Data supplied below:

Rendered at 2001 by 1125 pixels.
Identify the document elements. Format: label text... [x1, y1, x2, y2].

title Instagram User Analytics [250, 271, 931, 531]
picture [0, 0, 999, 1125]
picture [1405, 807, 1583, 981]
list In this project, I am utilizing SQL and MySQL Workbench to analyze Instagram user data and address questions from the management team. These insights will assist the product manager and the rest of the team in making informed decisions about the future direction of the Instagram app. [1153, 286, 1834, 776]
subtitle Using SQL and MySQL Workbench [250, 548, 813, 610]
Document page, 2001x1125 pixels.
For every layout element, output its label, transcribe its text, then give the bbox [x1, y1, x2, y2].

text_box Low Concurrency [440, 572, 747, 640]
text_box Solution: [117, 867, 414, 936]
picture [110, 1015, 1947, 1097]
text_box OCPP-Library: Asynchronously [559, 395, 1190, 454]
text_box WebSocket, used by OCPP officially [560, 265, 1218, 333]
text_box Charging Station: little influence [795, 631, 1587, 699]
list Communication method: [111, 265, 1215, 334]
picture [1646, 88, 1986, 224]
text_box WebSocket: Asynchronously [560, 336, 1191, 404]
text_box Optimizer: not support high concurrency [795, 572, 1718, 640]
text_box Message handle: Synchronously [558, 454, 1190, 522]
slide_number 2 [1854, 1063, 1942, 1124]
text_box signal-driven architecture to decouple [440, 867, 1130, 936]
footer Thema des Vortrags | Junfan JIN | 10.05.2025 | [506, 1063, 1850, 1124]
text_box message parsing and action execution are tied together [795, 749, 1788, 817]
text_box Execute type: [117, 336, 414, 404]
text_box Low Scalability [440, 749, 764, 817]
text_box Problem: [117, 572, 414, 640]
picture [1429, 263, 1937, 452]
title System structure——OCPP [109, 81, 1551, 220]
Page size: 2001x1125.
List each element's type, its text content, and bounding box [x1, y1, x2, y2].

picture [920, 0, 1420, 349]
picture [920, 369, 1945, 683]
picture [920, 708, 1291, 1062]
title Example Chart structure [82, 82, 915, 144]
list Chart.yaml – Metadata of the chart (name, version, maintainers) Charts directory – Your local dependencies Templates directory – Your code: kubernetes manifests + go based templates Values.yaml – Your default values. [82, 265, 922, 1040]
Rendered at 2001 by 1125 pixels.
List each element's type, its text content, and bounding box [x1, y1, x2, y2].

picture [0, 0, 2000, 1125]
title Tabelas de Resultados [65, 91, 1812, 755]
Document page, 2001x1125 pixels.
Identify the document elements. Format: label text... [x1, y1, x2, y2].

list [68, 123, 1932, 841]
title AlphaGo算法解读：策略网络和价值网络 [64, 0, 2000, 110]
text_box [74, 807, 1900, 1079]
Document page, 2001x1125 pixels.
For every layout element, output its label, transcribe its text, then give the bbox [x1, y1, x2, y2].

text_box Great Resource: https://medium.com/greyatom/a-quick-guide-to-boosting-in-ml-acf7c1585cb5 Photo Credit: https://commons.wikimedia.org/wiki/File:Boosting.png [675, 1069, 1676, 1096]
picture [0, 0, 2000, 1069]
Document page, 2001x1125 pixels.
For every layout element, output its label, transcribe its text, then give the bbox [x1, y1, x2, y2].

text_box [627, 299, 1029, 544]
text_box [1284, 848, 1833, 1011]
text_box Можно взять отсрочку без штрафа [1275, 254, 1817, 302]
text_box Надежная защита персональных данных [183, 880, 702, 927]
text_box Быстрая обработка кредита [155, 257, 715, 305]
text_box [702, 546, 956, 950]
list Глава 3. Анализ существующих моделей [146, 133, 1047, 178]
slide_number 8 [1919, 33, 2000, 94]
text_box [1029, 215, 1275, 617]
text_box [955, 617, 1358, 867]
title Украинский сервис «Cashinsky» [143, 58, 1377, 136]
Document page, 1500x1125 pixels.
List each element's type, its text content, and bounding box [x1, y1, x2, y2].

End of Data supplied.

• _Your assignment_:
Starting from the line with "list [68, 123, 1932, 841]", write out every remaining line of the data above exactly, the final line included, and nothing before it.

• _Exercise result_:
list [68, 123, 1932, 841]
title AlphaGo算法解读：策略网络和价值网络 [64, 0, 2000, 110]
text_box [74, 807, 1900, 1079]
Document page, 2001x1125 pixels.
For every layout element, output its label, transcribe its text, then give the bbox [x1, y1, x2, y2].

text_box Great Resource: https://medium.com/greyatom/a-quick-guide-to-boosting-in-ml-acf7c1585cb5 Photo Credit: https://commons.wikimedia.org/wiki/File:Boosting.png [675, 1069, 1676, 1096]
picture [0, 0, 2000, 1069]
Document page, 2001x1125 pixels.
For every layout element, output its label, transcribe its text, then give the bbox [x1, y1, x2, y2].

text_box [627, 299, 1029, 544]
text_box [1284, 848, 1833, 1011]
text_box Можно взять отсрочку без штрафа [1275, 254, 1817, 302]
text_box Надежная защита персональных данных [183, 880, 702, 927]
text_box Быстрая обработка кредита [155, 257, 715, 305]
text_box [702, 546, 956, 950]
list Глава 3. Анализ существующих моделей [146, 133, 1047, 178]
slide_number 8 [1919, 33, 2000, 94]
text_box [1029, 215, 1275, 617]
text_box [955, 617, 1358, 867]
title Украинский сервис «Cashinsky» [143, 58, 1377, 136]
Document page, 1500x1125 pixels.
List each element's type, its text content, and bounding box [x1, y1, x2, y2].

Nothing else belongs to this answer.